(Saved data entries):
Start of Block

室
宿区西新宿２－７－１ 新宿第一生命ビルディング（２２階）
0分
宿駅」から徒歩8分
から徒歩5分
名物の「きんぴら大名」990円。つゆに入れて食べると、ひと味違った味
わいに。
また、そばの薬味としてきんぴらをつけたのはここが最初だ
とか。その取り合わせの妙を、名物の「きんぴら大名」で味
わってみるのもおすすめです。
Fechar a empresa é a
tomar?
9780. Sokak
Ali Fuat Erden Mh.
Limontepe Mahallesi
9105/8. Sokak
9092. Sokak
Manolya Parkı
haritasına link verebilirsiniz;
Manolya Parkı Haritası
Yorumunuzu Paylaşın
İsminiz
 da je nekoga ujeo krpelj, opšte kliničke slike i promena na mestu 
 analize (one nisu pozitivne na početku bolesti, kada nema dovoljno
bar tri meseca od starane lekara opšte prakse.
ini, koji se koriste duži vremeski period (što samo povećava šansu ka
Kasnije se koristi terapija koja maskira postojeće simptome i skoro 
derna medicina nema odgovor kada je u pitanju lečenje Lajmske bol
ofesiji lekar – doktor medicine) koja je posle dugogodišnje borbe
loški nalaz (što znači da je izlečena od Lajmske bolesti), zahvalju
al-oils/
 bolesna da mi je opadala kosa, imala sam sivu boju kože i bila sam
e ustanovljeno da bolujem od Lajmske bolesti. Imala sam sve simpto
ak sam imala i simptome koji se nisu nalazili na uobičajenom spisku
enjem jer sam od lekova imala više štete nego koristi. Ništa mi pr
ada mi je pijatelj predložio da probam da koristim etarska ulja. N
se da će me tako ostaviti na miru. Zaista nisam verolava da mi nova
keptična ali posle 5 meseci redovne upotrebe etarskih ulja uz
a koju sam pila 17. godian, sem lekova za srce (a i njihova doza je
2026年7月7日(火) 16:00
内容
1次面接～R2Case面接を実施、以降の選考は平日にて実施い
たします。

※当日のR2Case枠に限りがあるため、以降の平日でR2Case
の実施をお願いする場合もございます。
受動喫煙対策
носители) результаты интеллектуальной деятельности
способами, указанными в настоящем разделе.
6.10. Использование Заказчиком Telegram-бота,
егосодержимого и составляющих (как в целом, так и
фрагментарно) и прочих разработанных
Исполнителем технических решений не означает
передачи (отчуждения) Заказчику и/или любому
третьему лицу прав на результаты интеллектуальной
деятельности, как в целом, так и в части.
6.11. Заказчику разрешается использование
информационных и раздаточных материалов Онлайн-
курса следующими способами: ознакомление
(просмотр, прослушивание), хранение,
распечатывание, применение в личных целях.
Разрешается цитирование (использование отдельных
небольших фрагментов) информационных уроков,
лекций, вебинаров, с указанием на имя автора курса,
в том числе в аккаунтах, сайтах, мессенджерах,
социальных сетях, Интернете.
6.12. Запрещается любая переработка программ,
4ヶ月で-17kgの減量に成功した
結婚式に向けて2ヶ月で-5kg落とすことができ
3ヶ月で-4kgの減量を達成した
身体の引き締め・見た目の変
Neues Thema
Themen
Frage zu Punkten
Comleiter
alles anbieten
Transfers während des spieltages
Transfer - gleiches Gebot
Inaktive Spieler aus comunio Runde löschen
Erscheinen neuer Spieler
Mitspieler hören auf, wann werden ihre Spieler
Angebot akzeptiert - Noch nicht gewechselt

End of Block

Write an exact transcription of every entry above.

室
宿区西新宿２－７－１ 新宿第一生命ビルディング（２２階）
0分
宿駅」から徒歩8分
から徒歩5分
名物の「きんぴら大名」990円。つゆに入れて食べると、ひと味違った味
わいに。
また、そばの薬味としてきんぴらをつけたのはここが最初だ
とか。その取り合わせの妙を、名物の「きんぴら大名」で味
わってみるのもおすすめです。
Fechar a empresa é a
tomar?
9780. Sokak
Ali Fuat Erden Mh.
Limontepe Mahallesi
9105/8. Sokak
9092. Sokak
Manolya Parkı
haritasına link verebilirsiniz;
Manolya Parkı Haritası
Yorumunuzu Paylaşın
İsminiz
 da je nekoga ujeo krpelj, opšte kliničke slike i promena na mestu 
 analize (one nisu pozitivne na početku bolesti, kada nema dovoljno
bar tri meseca od starane lekara opšte prakse.
ini, koji se koriste duži vremeski period (što samo povećava šansu ka
Kasnije se koristi terapija koja maskira postojeće simptome i skoro 
derna medicina nema odgovor kada je u pitanju lečenje Lajmske bol
ofesiji lekar – doktor medicine) koja je posle dugogodišnje borbe
loški nalaz (što znači da je izlečena od Lajmske bolesti), zahvalju
al-oils/
 bolesna da mi je opadala kosa, imala sam sivu boju kože i bila sam
e ustanovljeno da bolujem od Lajmske bolesti. Imala sam sve simpto
ak sam imala i simptome koji se nisu nalazili na uobičajenom spisku
enjem jer sam od lekova imala više štete nego koristi. Ništa mi pr
ada mi je pijatelj predložio da probam da koristim etarska ulja. N
se da će me tako ostaviti na miru. Zaista nisam verolava da mi nova
keptična ali posle 5 meseci redovne upotrebe etarskih ulja uz
a koju sam pila 17. godian, sem lekova za srce (a i njihova doza je
2026年7月7日(火) 16:00
内容
1次面接～R2Case面接を実施、以降の選考は平日にて実施い
たします。

※当日のR2Case枠に限りがあるため、以降の平日でR2Case
の実施をお願いする場合もございます。
受動喫煙対策
носители) результаты интеллектуальной деятельности
способами, указанными в настоящем разделе.
6.10. Использование Заказчиком Telegram-бота,
егосодержимого и составляющих (как в целом, так и
фрагментарно) и прочих разработанных
Исполнителем технических решений не означает
передачи (отчуждения) Заказчику и/или любому
третьему лицу прав на результаты интеллектуальной
деятельности, как в целом, так и в части.
6.11. Заказчику разрешается использование
информационных и раздаточных материалов Онлайн-
курса следующими способами: ознакомление
(просмотр, прослушивание), хранение,
распечатывание, применение в личных целях.
Разрешается цитирование (использование отдельных
небольших фрагментов) информационных уроков,
лекций, вебинаров, с указанием на имя автора курса,
в том числе в аккаунтах, сайтах, мессенджерах,
социальных сетях, Интернете.
6.12. Запрещается любая переработка программ,
4ヶ月で-17kgの減量に成功した
結婚式に向けて2ヶ月で-5kg落とすことができ
3ヶ月で-4kgの減量を達成した
身体の引き締め・見た目の変
Neues Thema
Themen
Frage zu Punkten
Comleiter
alles anbieten
Transfers während des spieltages
Transfer - gleiches Gebot
Inaktive Spieler aus comunio Runde löschen
Erscheinen neuer Spieler
Mitspieler hören auf, wann werden ihre Spieler
Angebot akzeptiert - Noch nicht gewechselt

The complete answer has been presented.